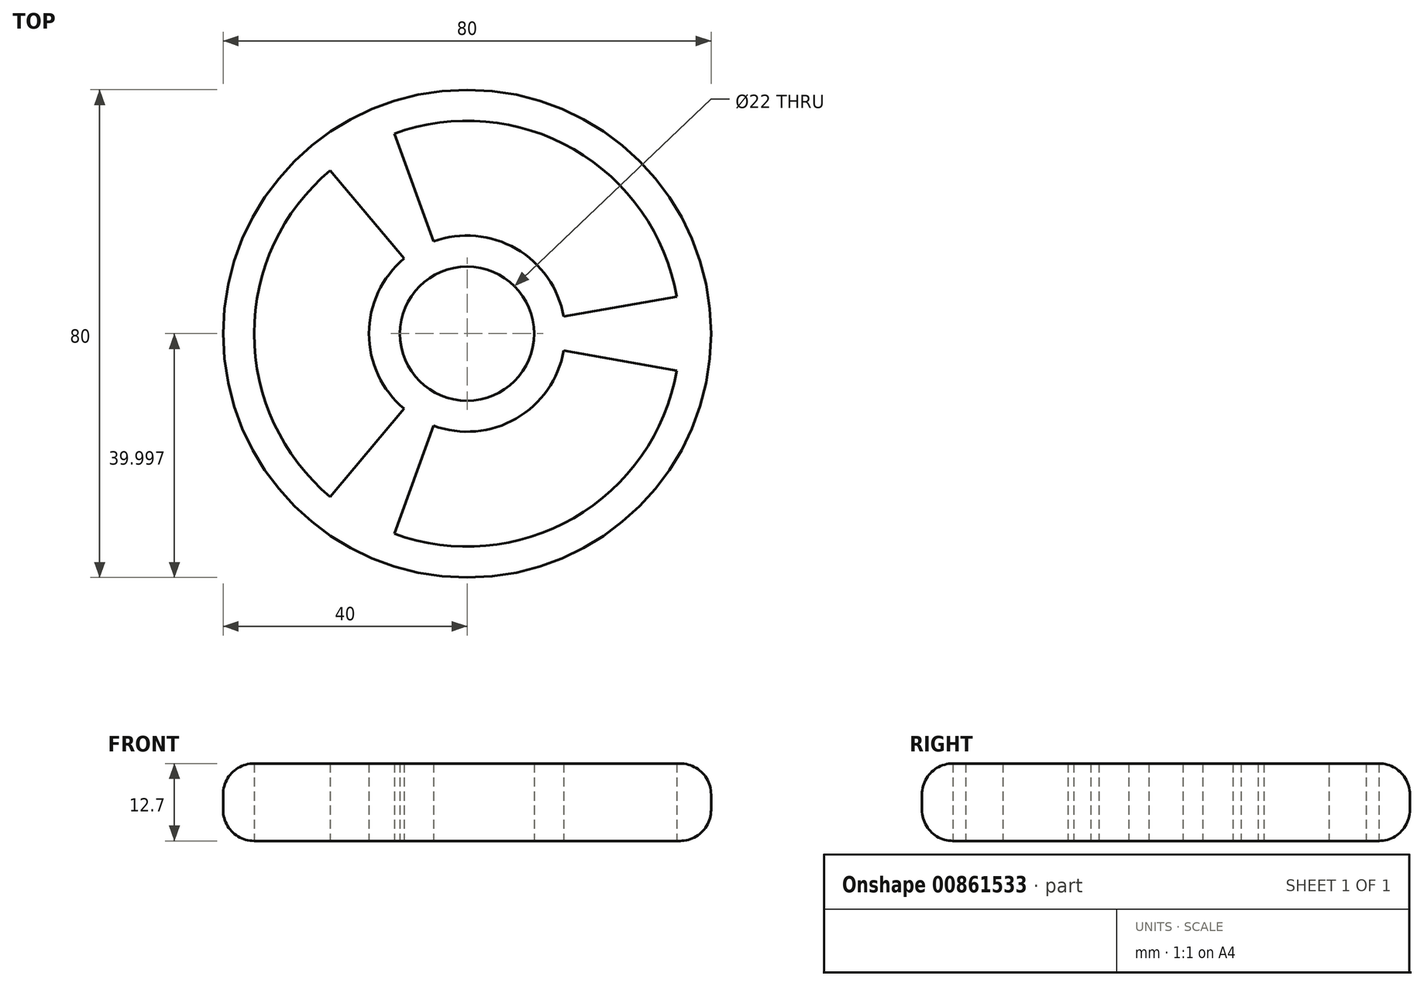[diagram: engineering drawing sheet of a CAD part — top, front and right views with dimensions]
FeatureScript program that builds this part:
annotation { "Feature Type Name" : "Feature", "Feature Type Description" : "" }
export const myFeature = defineFeature(function(context is Context, id is Id, definition is map)
    precondition{}
    {
        {
            var Q0;
            Q0=qCreatedBy(makeId("Top.planeOp"),FACE);
            var sketch = newSketch(context, id + "F0", { "sketchPlane" : qUnion([Q0])});
            skCircle(sketch, "E0", {"center": v(-4.68, 26.1) * mm, "radius": 11 * mm});
            skCircle(sketch, "E1", {"center": v(-4.68, 26.1) * mm, "radius": 16.08 * mm});
            skCircle(sketch, "E2", {"center": v(-4.68, 26.1) * mm, "radius": 40 * mm});
            skCircle(sketch, "E3", {"center": v(-4.68, 26.1) * mm, "radius": 34.92 * mm});
            skLineSegment(sketch, "E4", {"start": v(-4.68, 26.1) * mm, "end": v(34.71, 33.05) * mm});
            skLineSegment(sketch, "E5.MirrorCS", {"start": v(-4.68, 26.1) * mm, "end": v(34.71, 19.16) * mm});
            skLineSegment(sketch, "E6.1.0", {"start": v(-4.68, 26.1) * mm, "end": v(-18.36, -11.48) * mm});
            skLineSegment(sketch, "E6.1.1", {"start": v(-4.68, 26.1) * mm, "end": v(-30.4, -4.54) * mm});
            skLineSegment(sketch, "E6.2.0", {"start": v(-4.68, 26.1) * mm, "end": v(-30.4, 56.75) * mm});
            skLineSegment(sketch, "E6.2.1", {"start": v(-4.68, 26.1) * mm, "end": v(-18.36, 63.7) * mm});
            skLineSegment(sketch, "E6.anchor1", {"start": v(-4.68, 26.1) * mm, "end": v(34.71, 19.16) * mm, "construction": true});
            skLineSegment(sketch, "E6.anchor2", {"start": v(-4.68, 26.1) * mm, "end": v(-18.36, 63.7) * mm, "construction": true});
            skSolve(sketch);
        }
        {
            var Q0;
            {var subQ0=sQuery(id+"F0.wireOp",EDGE,"E6.2.0");var subQ1=sQuery(id+"F0.wireOp",EDGE,"E2");var subQ2=makeQuery(id+"F0.imprint","INTERSECT",VERTEX,{"derivedFrom":[subQ1,subQ0]});Q0=makeQuery(id+"F0.imprint","IMPRINT",FACE,{"disambiguationData":[TD([[makeQuery(id+"F0.imprint","IMPRINT",EDGE,{"disambiguationData":[TD([[subQ2,1.0]])],"derivedFrom":subQ1}),1.0]])]});}
            var Q1;
            {var subQ0=sQuery(id+"F0.wireOp",EDGE,"E6.1.1");var subQ1=sQuery(id+"F0.wireOp",EDGE,"E2");var subQ2=makeQuery(id+"F0.imprint","INTERSECT",VERTEX,{"derivedFrom":[subQ1,subQ0]});Q1=makeQuery(id+"F0.imprint","IMPRINT",FACE,{"disambiguationData":[TD([[makeQuery(id+"F0.imprint","IMPRINT",EDGE,{"disambiguationData":[TD([[subQ2,1.0]])],"derivedFrom":subQ1}),1.0]])]});}
            var Q2;
            {var subQ0=sQuery(id+"F0.wireOp",EDGE,"E6.1.0");var subQ1=sQuery(id+"F0.wireOp",EDGE,"E2");var subQ2=makeQuery(id+"F0.imprint","INTERSECT",VERTEX,{"derivedFrom":[subQ1,subQ0]});Q2=makeQuery(id+"F0.imprint","IMPRINT",FACE,{"disambiguationData":[TD([[makeQuery(id+"F0.imprint","IMPRINT",EDGE,{"disambiguationData":[TD([[subQ2,1.0]])],"derivedFrom":subQ1}),1.0]])]});}
            var Q3;
            {var subQ0=sQuery(id+"F0.wireOp",EDGE,"E5.MirrorCS");var subQ1=sQuery(id+"F0.wireOp",EDGE,"E2");var subQ2=makeQuery(id+"F0.imprint","INTERSECT",VERTEX,{"derivedFrom":[subQ1,subQ0]});Q3=makeQuery(id+"F0.imprint","IMPRINT",FACE,{"disambiguationData":[TD([[makeQuery(id+"F0.imprint","IMPRINT",EDGE,{"disambiguationData":[TD([[subQ2,1.0]])],"derivedFrom":subQ1}),1.0]])]});}
            var Q4;
            {var subQ0=sQuery(id+"F0.wireOp",EDGE,"E4");var subQ1=sQuery(id+"F0.wireOp",EDGE,"E2");var subQ2=makeQuery(id+"F0.imprint","INTERSECT",VERTEX,{"derivedFrom":[subQ1,subQ0]});Q4=makeQuery(id+"F0.imprint","IMPRINT",FACE,{"disambiguationData":[TD([[makeQuery(id+"F0.imprint","IMPRINT",EDGE,{"disambiguationData":[TD([[subQ2,1.0]])],"derivedFrom":subQ1}),1.0]])]});}
            var Q5;
            {var subQ0=sQuery(id+"F0.wireOp",EDGE,"E6.2.1");var subQ1=sQuery(id+"F0.wireOp",EDGE,"E1");var subQ2=makeQuery(id+"F0.imprint","INTERSECT",VERTEX,{"derivedFrom":[subQ1,subQ0]});Q5=makeQuery(id+"F0.imprint","IMPRINT",FACE,{"disambiguationData":[TD([[makeQuery(id+"F0.imprint","IMPRINT",EDGE,{"disambiguationData":[TD([[subQ2,-1.0]])],"derivedFrom":subQ1}),-1.0]])]});}
            var Q6;
            {var subQ0=sQuery(id+"F0.wireOp",EDGE,"E6.2.1");var subQ1=sQuery(id+"F0.wireOp",EDGE,"E0");var subQ2=makeQuery(id+"F0.imprint","INTERSECT",VERTEX,{"derivedFrom":[subQ1,subQ0]});Q6=makeQuery(id+"F0.imprint","IMPRINT",FACE,{"disambiguationData":[TD([[makeQuery(id+"F0.imprint","IMPRINT",EDGE,{"disambiguationData":[TD([[subQ2,1.0]])],"derivedFrom":subQ1}),-1.0]])]});}
            var Q7;
            {var subQ0=sQuery(id+"F0.wireOp",EDGE,"E6.2.0");var subQ1=sQuery(id+"F0.wireOp",EDGE,"E0");var subQ2=makeQuery(id+"F0.imprint","INTERSECT",VERTEX,{"derivedFrom":[subQ1,subQ0]});Q7=makeQuery(id+"F0.imprint","IMPRINT",FACE,{"disambiguationData":[TD([[makeQuery(id+"F0.imprint","IMPRINT",EDGE,{"disambiguationData":[TD([[subQ2,-1.0]])],"derivedFrom":subQ1}),-1.0]])]});}
            var Q8;
            {var subQ0=sQuery(id+"F0.wireOp",EDGE,"E6.2.1");var subQ1=sQuery(id+"F0.wireOp",EDGE,"E0");var subQ2=makeQuery(id+"F0.imprint","INTERSECT",VERTEX,{"derivedFrom":[subQ1,subQ0]});Q8=makeQuery(id+"F0.imprint","IMPRINT",FACE,{"disambiguationData":[TD([[makeQuery(id+"F0.imprint","IMPRINT",EDGE,{"disambiguationData":[TD([[subQ2,-1.0]])],"derivedFrom":subQ1}),-1.0]])]});}
            var Q9;
            {var subQ0=sQuery(id+"F0.wireOp",EDGE,"E6.1.0");var subQ1=sQuery(id+"F0.wireOp",EDGE,"E0");var subQ2=makeQuery(id+"F0.imprint","INTERSECT",VERTEX,{"derivedFrom":[subQ1,subQ0]});Q9=makeQuery(id+"F0.imprint","IMPRINT",FACE,{"disambiguationData":[TD([[makeQuery(id+"F0.imprint","IMPRINT",EDGE,{"disambiguationData":[TD([[subQ2,-1.0]])],"derivedFrom":subQ1}),-1.0]])]});}
            var Q10;
            {var subQ0=sQuery(id+"F0.wireOp",EDGE,"E4");var subQ1=sQuery(id+"F0.wireOp",EDGE,"E0");var subQ2=makeQuery(id+"F0.imprint","INTERSECT",VERTEX,{"derivedFrom":[subQ1,subQ0]});Q10=makeQuery(id+"F0.imprint","IMPRINT",FACE,{"disambiguationData":[TD([[makeQuery(id+"F0.imprint","IMPRINT",EDGE,{"disambiguationData":[TD([[subQ2,1.0]])],"derivedFrom":subQ1}),-1.0]])]});}
            var Q11;
            {var subQ0=sQuery(id+"F0.wireOp",EDGE,"E6.1.1");var subQ1=sQuery(id+"F0.wireOp",EDGE,"E0");var subQ2=makeQuery(id+"F0.imprint","INTERSECT",VERTEX,{"derivedFrom":[subQ1,subQ0]});Q11=makeQuery(id+"F0.imprint","IMPRINT",FACE,{"disambiguationData":[TD([[makeQuery(id+"F0.imprint","IMPRINT",EDGE,{"disambiguationData":[TD([[subQ2,-1.0]])],"derivedFrom":subQ1}),-1.0]])]});}
            var Q12;
            {var subQ0=sQuery(id+"F0.wireOp",EDGE,"E4");var subQ1=sQuery(id+"F0.wireOp",EDGE,"E2");var subQ2=makeQuery(id+"F0.imprint","INTERSECT",VERTEX,{"derivedFrom":[subQ1,subQ0]});Q12=makeQuery(id+"F0.imprint","IMPRINT",FACE,{"disambiguationData":[TD([[makeQuery(id+"F0.imprint","IMPRINT",EDGE,{"disambiguationData":[TD([[subQ2,-1.0]])],"derivedFrom":subQ1}),1.0]])]});}
            var Q13;
            {var subQ0=sQuery(id+"F0.wireOp",EDGE,"E4");var subQ1=sQuery(id+"F0.wireOp",EDGE,"E1");var subQ2=makeQuery(id+"F0.imprint","INTERSECT",VERTEX,{"derivedFrom":[subQ1,subQ0]});Q13=makeQuery(id+"F0.imprint","IMPRINT",FACE,{"disambiguationData":[TD([[makeQuery(id+"F0.imprint","IMPRINT",EDGE,{"disambiguationData":[TD([[subQ2,1.0]])],"derivedFrom":subQ1}),-1.0]])]});}
            var Q14;
            {var subQ0=sQuery(id+"F0.wireOp",EDGE,"E6.1.1");var subQ1=sQuery(id+"F0.wireOp",EDGE,"E1");var subQ2=makeQuery(id+"F0.imprint","INTERSECT",VERTEX,{"derivedFrom":[subQ1,subQ0]});Q14=makeQuery(id+"F0.imprint","IMPRINT",FACE,{"disambiguationData":[TD([[makeQuery(id+"F0.imprint","IMPRINT",EDGE,{"disambiguationData":[TD([[subQ2,-1.0]])],"derivedFrom":subQ1}),-1.0]])]});}
            extrude(context, id + "F1", {"entities" : qUnion([Q0, Q1, Q2, Q3, Q4, Q5, Q6, Q7, Q8, Q9, Q10, Q11, Q12, Q13, Q14]), "depth" : 12.7 * mm, "offsetDistance" : 25.4 * mm});
        }
        {
            var Q0;
            Q0=makeQuery(id+"F1.opExtrude","CAP_EDGE",EDGE,{"disambiguationData":[OSD([sQuery(id+"F0.wireOp",EDGE,"E2")])],"isStart":false});
            var Q1;
            Q1=makeQuery(id+"F1.opExtrude","CAP_EDGE",EDGE,{"disambiguationData":[OSD([sQuery(id+"F0.wireOp",EDGE,"E2")])],"isStart":true});
            fillet(context, id + "F2", {"entities" : qUnion([Q0, Q1]), "radius" : 5.08 * mm, "tangentPropagation" : true, "allowEdgeOverflow" : false});
        }
    });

> ÉNONCÉ DE L'EXERCICE:
Relevez, s'il vous plaît, chaque ligne ci-dessus où figure le mot « entities ».

> LA RÉPONSE:
            extrude(context, id + "F1", {"entities" : qUnion([Q0, Q1, Q2, Q3, Q4, Q5, Q6, Q7, Q8, Q9, Q10, Q11, Q12, Q13, Q14]), "depth" : 12.7 * mm, "offsetDistance" : 25.4 * mm});
            fillet(context, id + "F2", {"entities" : qUnion([Q0, Q1]), "radius" : 5.08 * mm, "tangentPropagation" : true, "allowEdgeOverflow" : false});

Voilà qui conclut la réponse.